Fani indicting TIFG a day early had me scrambling to do today what I planned to do yesterday.
I’m exhausted; but I’m current (for the moment!😂)
Matt McIrvin
@Jeffro: Since Trump’s prosecutors have no need to prove that his claims of election fraud are lies, I doubt they will spend much time on them. The claims aren’t detailed, consistent or logical enough that they can be disproven, are they? It’s like proving the nonexistence of an invisible pink elephant on Pluto.
NotMax
@Omnes Omnibus
“Note, scouts, you can kill two birds with one stone by using a bow drill to simultaneously start a fire.”
dirge
I recall observing the Biden Gaffe back in the 90’s, but don’t recall specific examples. I had begun to see a pattern, but it didn’t really click until the archetypal example, when he got way out ahead of Obama on gay marriage. He’s also had a few hot-mic moments in support of Ukraine, and on other issues.
Surely I’m not the only one to figure this out. It works like this:
Biden: Plainly states [very popular thing] nobody else will say.
Press: OMG! [very popular thing] is super divisive because assholes hate it! I can’t believe Biden just came out and said it!
Republicans: Yeah! [very popular thing] is a huge problem for Biden! We hate [very popular thing]!
Everybody: Actually, we like [very popular thing]. You Republicans sound like assholes.

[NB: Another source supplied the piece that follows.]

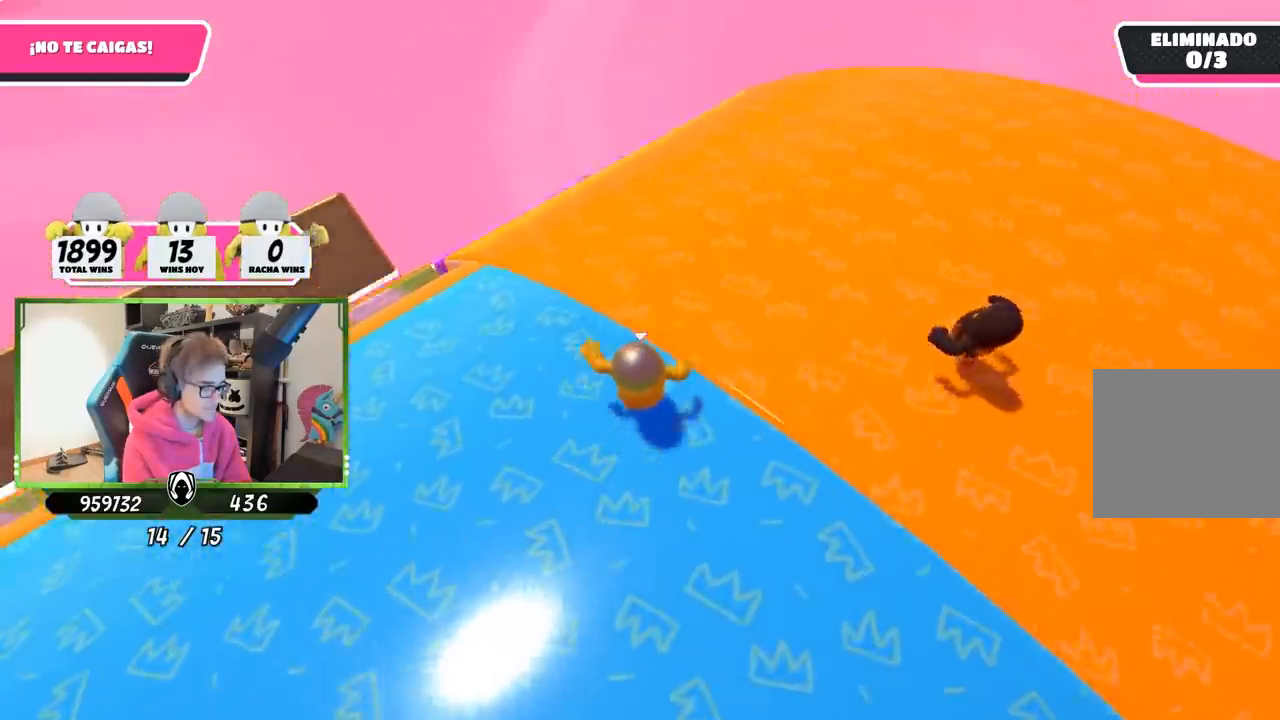
{"buttons": [], "left_stick": "right", "right_stick": "right", "events": [[433, "left_stick", "right"]]}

Press: Clearly, [very popular thing], was yet another Biden Gaffe, but perhaps he’s accidentally hit on something.
Biden: Yup. Totally an accident. Again. Anyway, since only assholes disagree with [very popular thing], I’d like to announce [extremely popular policy].
Everybody: Public pressure works! We forced Biden to do [extremely popular policy]!
Republicans: WTF just happened?
zhena gogolia
@dirge: Yes, that’s a good description of the gay marriage thing. But Martin seemed to be talking about some spate of recent “gaffes.” I haven’t seen it. Oh well.
dirge
@zhena gogolia:
🤷♂️ Biden stumbles over a word or mangles a sentence all the time. Normal people take a second to figure out what he meant and move on. Obsessive weirdos fixate on it as an example of… whatever their weird obsession is. So I guess on some level it’s true that every Biden vocal glitch gets the slo-mo instant replay micro-analysis treatment by… well, mostly by people like Jonathan Martin.
So yeah, Martin’s point is true enough, that people like Martin wouldn’t normally subject McConnell to the kind of treatment he’s getting in Martin’s piece, which treatment Martin usually reserves for Biden. A bit odd though, that Martin seems unaware that he’s actually writing about himself here. And telling that he can’t help but smuggle in his criticism of Biden, where it has little if any relevance.
All that said, “gaffes” are very much part of Biden’s public persona, independent of whether any actual empirical examples exist (some do). I actually think Biden encourages this, because it’s humanizing, it makes it easy to walk back trial balloons, and it’s the predicate for his signature “Biden Gaffe” rope-a-dope maneuver.